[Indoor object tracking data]

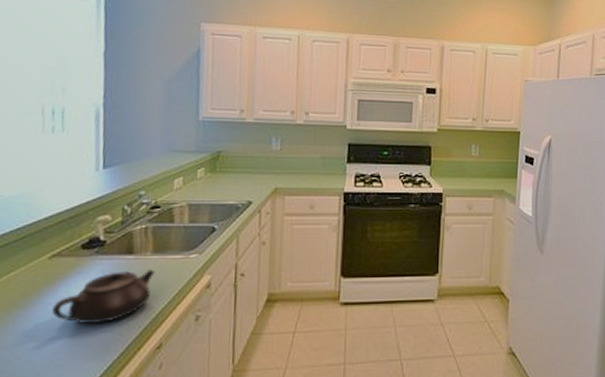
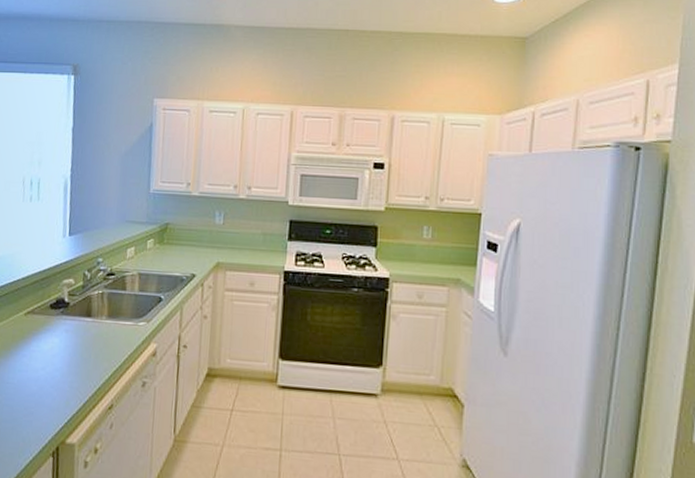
teapot: present [51,269,155,323] -> none [25,332,109,379]

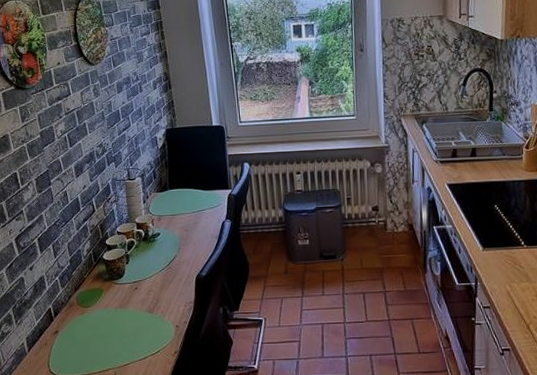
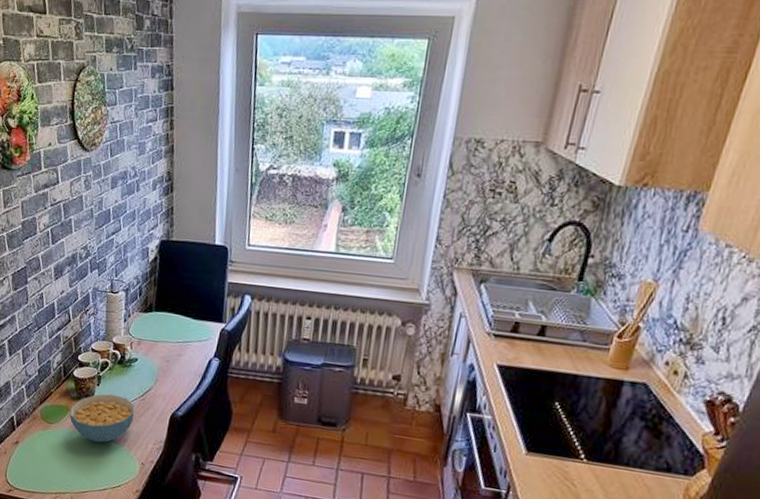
cereal bowl: none [104,268,164,315] -> present [69,394,135,443]

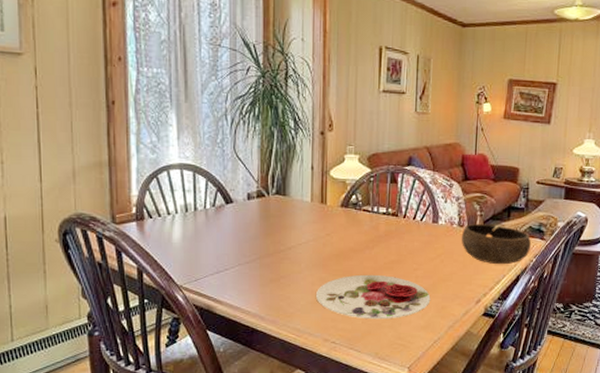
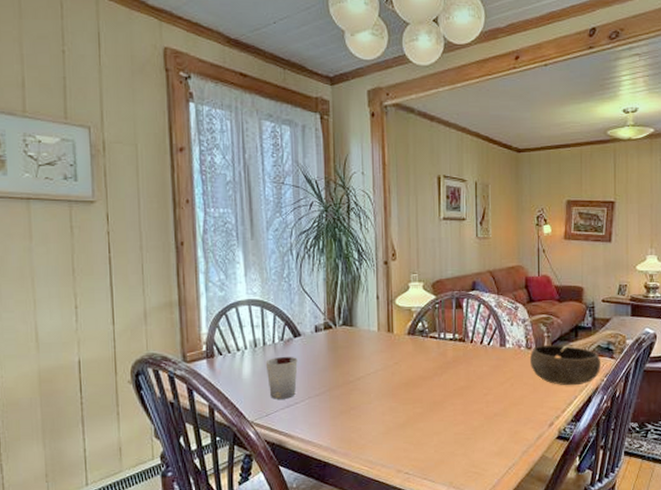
cup: none [196,222,229,265] -> present [265,356,298,399]
plate: present [316,274,431,320] -> none [387,401,503,448]

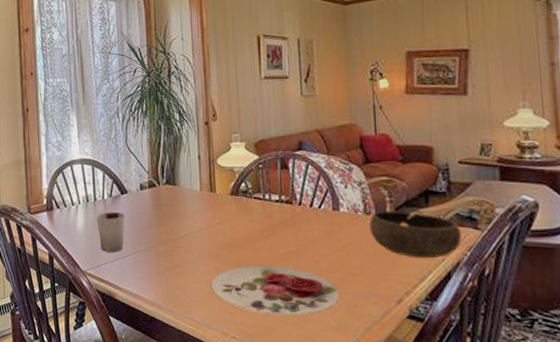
plate: none [387,401,503,448] -> present [212,265,340,316]

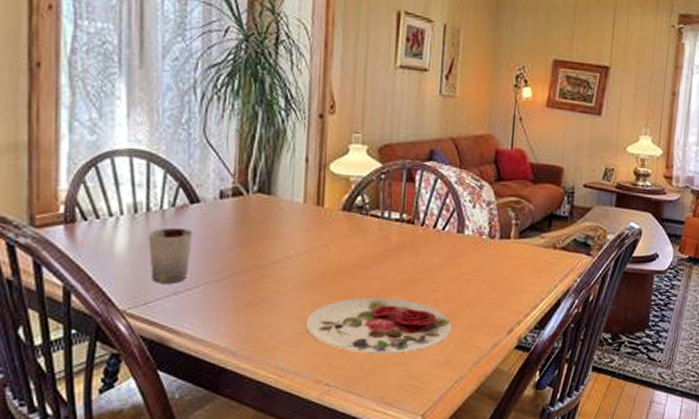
bowl: present [369,211,461,259] -> none [491,235,575,286]

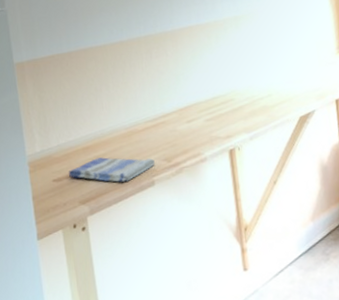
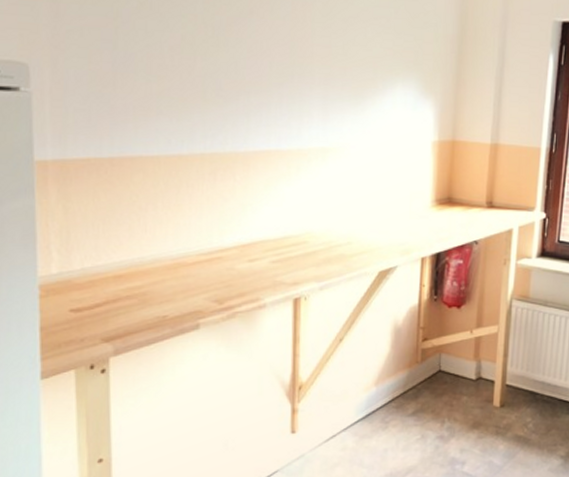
dish towel: present [68,157,155,183] -> none [91,290,203,321]

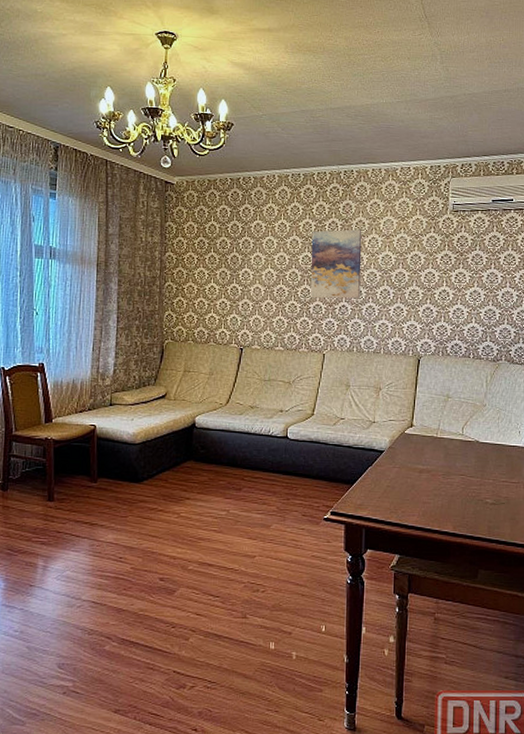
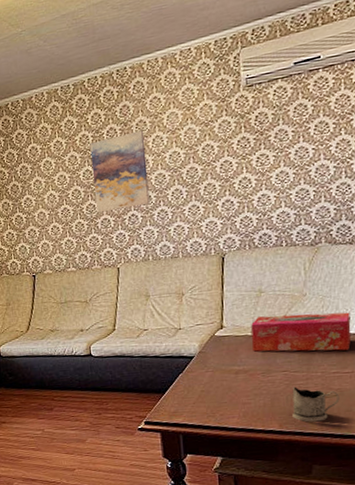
tissue box: none [437,420,520,461] -> present [251,312,352,352]
tea glass holder: none [465,491,506,527] -> present [292,386,340,422]

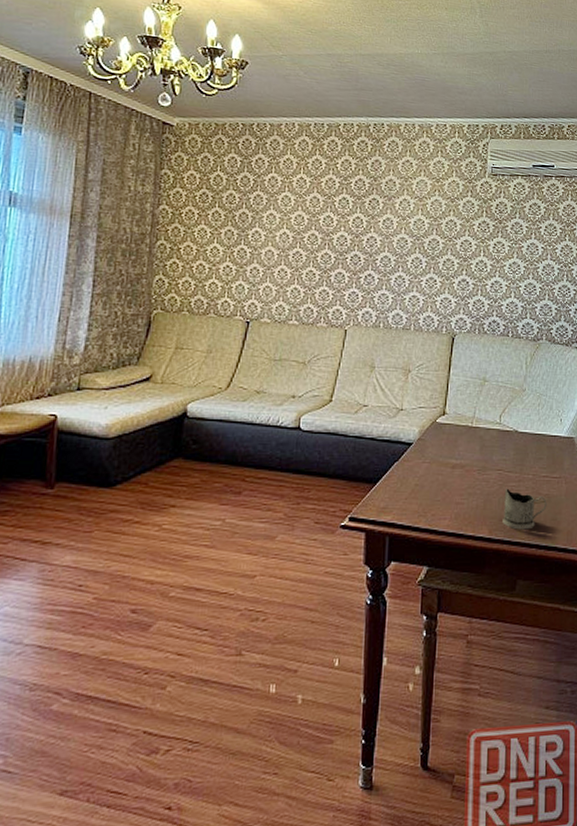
wall art: present [89,130,150,213] -> none [332,188,393,267]
tissue box: present [251,312,352,352] -> none [472,407,562,453]

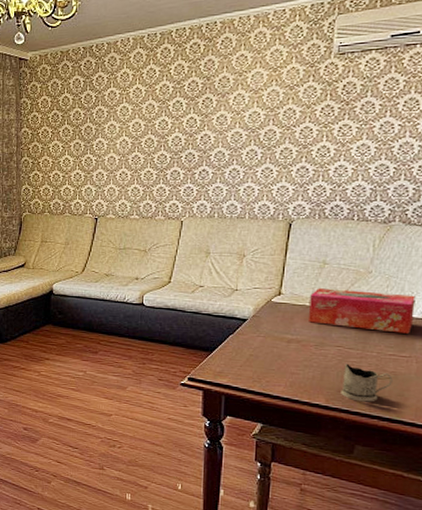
tissue box: none [472,407,562,453] -> present [309,288,416,334]

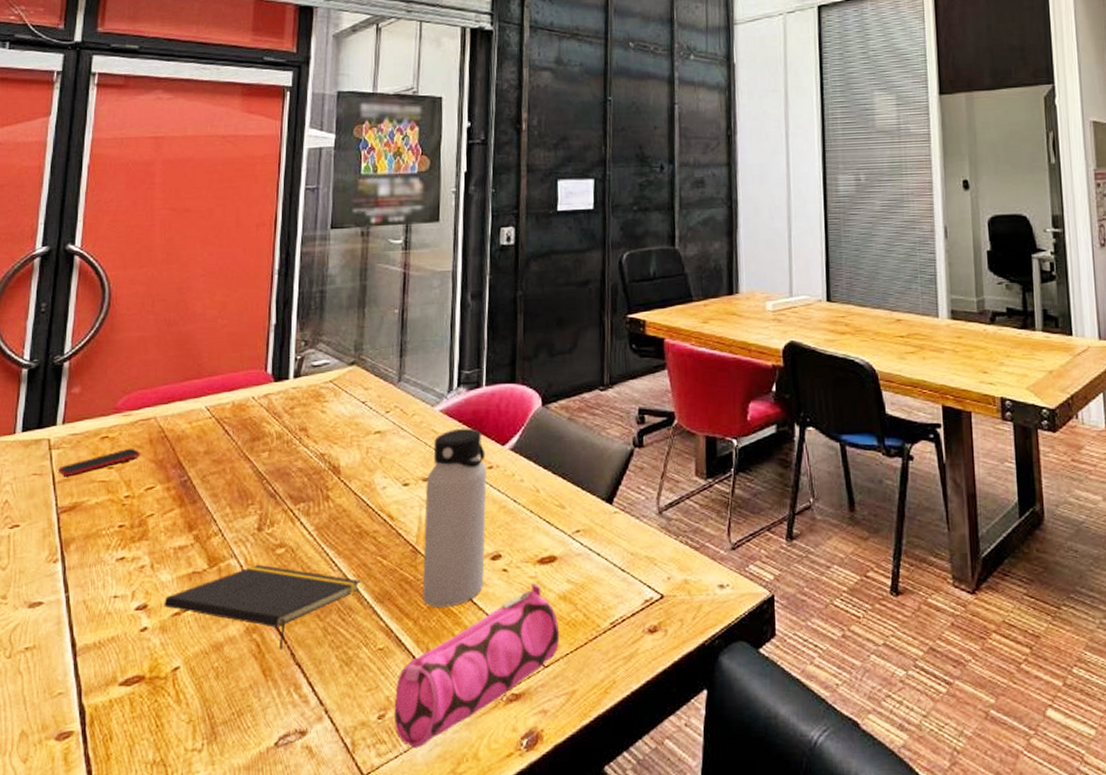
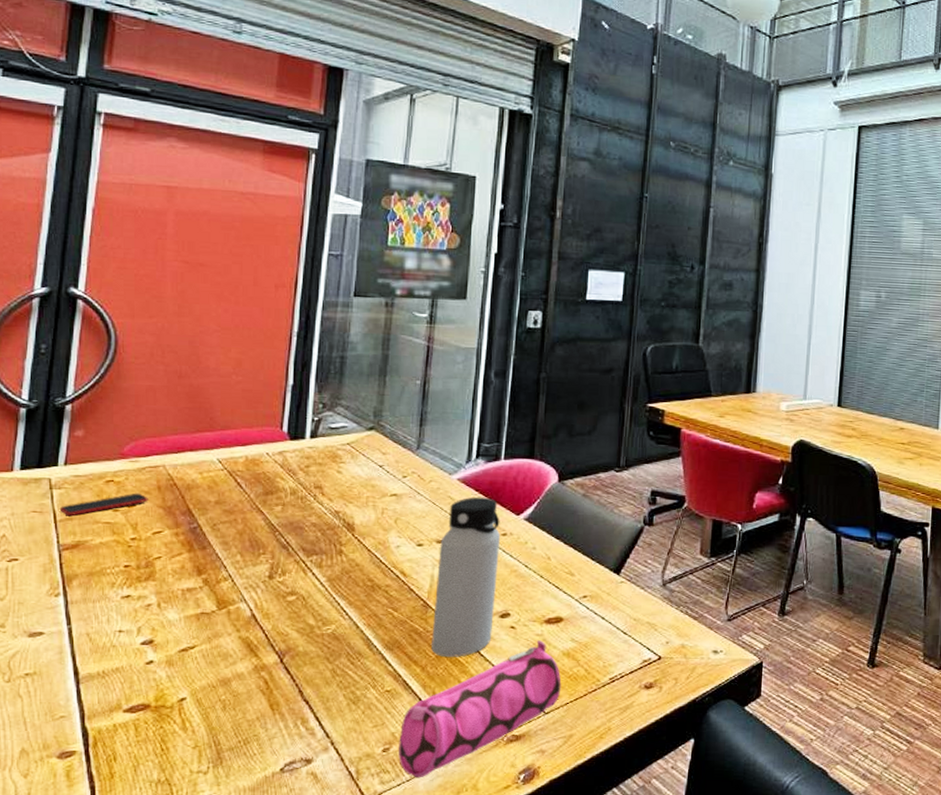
notepad: present [164,564,361,651] -> none [171,609,371,688]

◆ Activity: Whenever the string "plate" turns up in a line above, copy that line out.

◆ Task answer:
plate: present [316,274,431,320] -> none [387,401,503,448]
plate: none [387,401,503,448] -> present [212,265,340,316]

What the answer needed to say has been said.